== Records ==
----

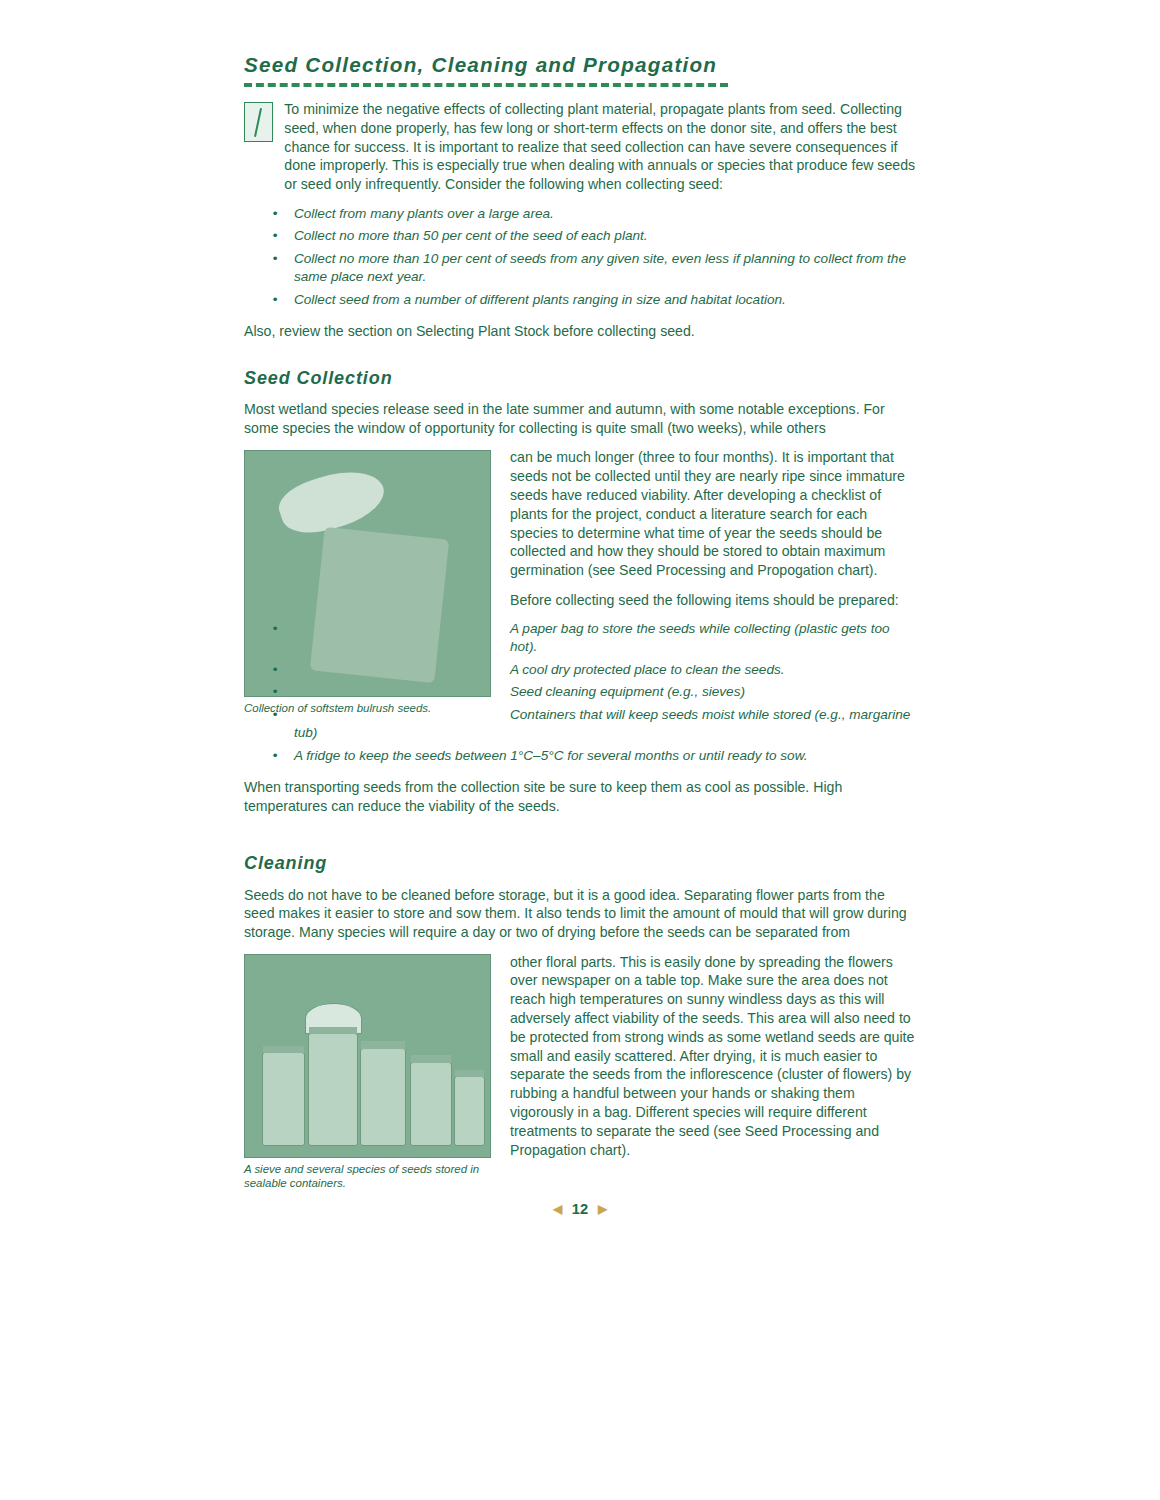Seed Collection, Cleaning and Propagation
To minimize the negative effects of collecting plant material, propagate plants from seed. Collecting seed, when done properly, has few long or short-term effects on the donor site, and offers the best chance for success. It is important to realize that seed collection can have severe consequences if done improperly. This is especially true when dealing with annuals or species that produce few seeds or seed only infrequently. Consider the following when collecting seed:
Collect from many plants over a large area.
Collect no more than 50 per cent of the seed of each plant.
Collect no more than 10 per cent of seeds from any given site, even less if planning to collect from the same place next year.
Collect seed from a number of different plants ranging in size and habitat location.
Also, review the section on Selecting Plant Stock before collecting seed.
Seed Collection
Most wetland species release seed in the late summer and autumn, with some notable exceptions. For some species the window of opportunity for collecting is quite small (two weeks), while others
Andy Hagen
Collection of softstem bulrush seeds.
can be much longer (three to four months). It is important that seeds not be collected until they are nearly ripe since immature seeds have reduced viability. After developing a checklist of plants for the project, conduct a literature search for each species to determine what time of year the seeds should be collected and how they should be stored to obtain maximum germination (see Seed Processing and Propogation chart).
Before collecting seed the following items should be prepared:
A paper bag to store the seeds while collecting (plastic gets too hot).
A cool dry protected place to clean the seeds.
Seed cleaning equipment (e.g., sieves)
Containers that will keep seeds moist while stored (e.g., margarine tub)
A fridge to keep the seeds between 1°C–5°C for several months or until ready to sow.
When transporting seeds from the collection site be sure to keep them as cool as possible. High temperatures can reduce the viability of the seeds.
Cleaning
Seeds do not have to be cleaned before storage, but it is a good idea. Separating flower parts from the seed makes it easier to store and sow them. It also tends to limit the amount of mould that will grow during storage. Many species will require a day or two of drying before the seeds can be separated from
Joe Mrkz
A sieve and several species of seeds stored in sealable containers.
other floral parts. This is easily done by spreading the flowers over newspaper on a table top. Make sure the area does not reach high temperatures on sunny windless days as this will adversely affect viability of the seeds. This area will also need to be protected from strong winds as some wetland seeds are quite small and easily scattered. After drying, it is much easier to separate the seeds from the inflorescence (cluster of flowers) by rubbing a handful between your hands or shaking them vigorously in a bag. Different species will require different treatments to separate the seed (see Seed Processing and Propagation chart).
◀12▶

----

== What this task involves ==
Reproduce, exactly and with both ends included, every line from the one that contains "A fridge to" to the end of the listing above.

== Expected output ==
A fridge to keep the seeds between 1°C–5°C for several months or until ready to sow.
When transporting seeds from the collection site be sure to keep them as cool as possible. High temperatures can reduce the viability of the seeds.
Cleaning
Seeds do not have to be cleaned before storage, but it is a good idea. Separating flower parts from the seed makes it easier to store and sow them. It also tends to limit the amount of mould that will grow during storage. Many species will require a day or two of drying before the seeds can be separated from
Joe Mrkz
A sieve and several species of seeds stored in sealable containers.
other floral parts. This is easily done by spreading the flowers over newspaper on a table top. Make sure the area does not reach high temperatures on sunny windless days as this will adversely affect viability of the seeds. This area will also need to be protected from strong winds as some wetland seeds are quite small and easily scattered. After drying, it is much easier to separate the seeds from the inflorescence (cluster of flowers) by rubbing a handful between your hands or shaking them vigorously in a bag. Different species will require different treatments to separate the seed (see Seed Processing and Propagation chart).
◀12▶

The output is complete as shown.